What the task requires:
Retype every line of text in the listing below, keeping the same order, and leave the images out of your answer.

::::::::

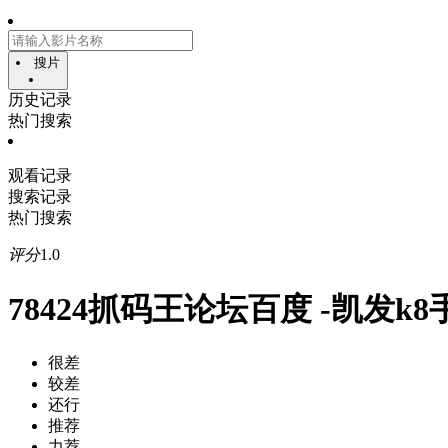
搜片
历史记录
热门搜索
观看记录
搜索记录
热门搜索
评分
1.0
78424抓码王论坛百度 -凯发k
很差
较差
还行
推荐
力荐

::::::::

Result for this task:
搜片
历史记录
热门搜索
观看记录
搜索记录
热门搜索
评分
1.0
78424抓码王论坛百度 -凯发k
很差
较差
还行
推荐
力荐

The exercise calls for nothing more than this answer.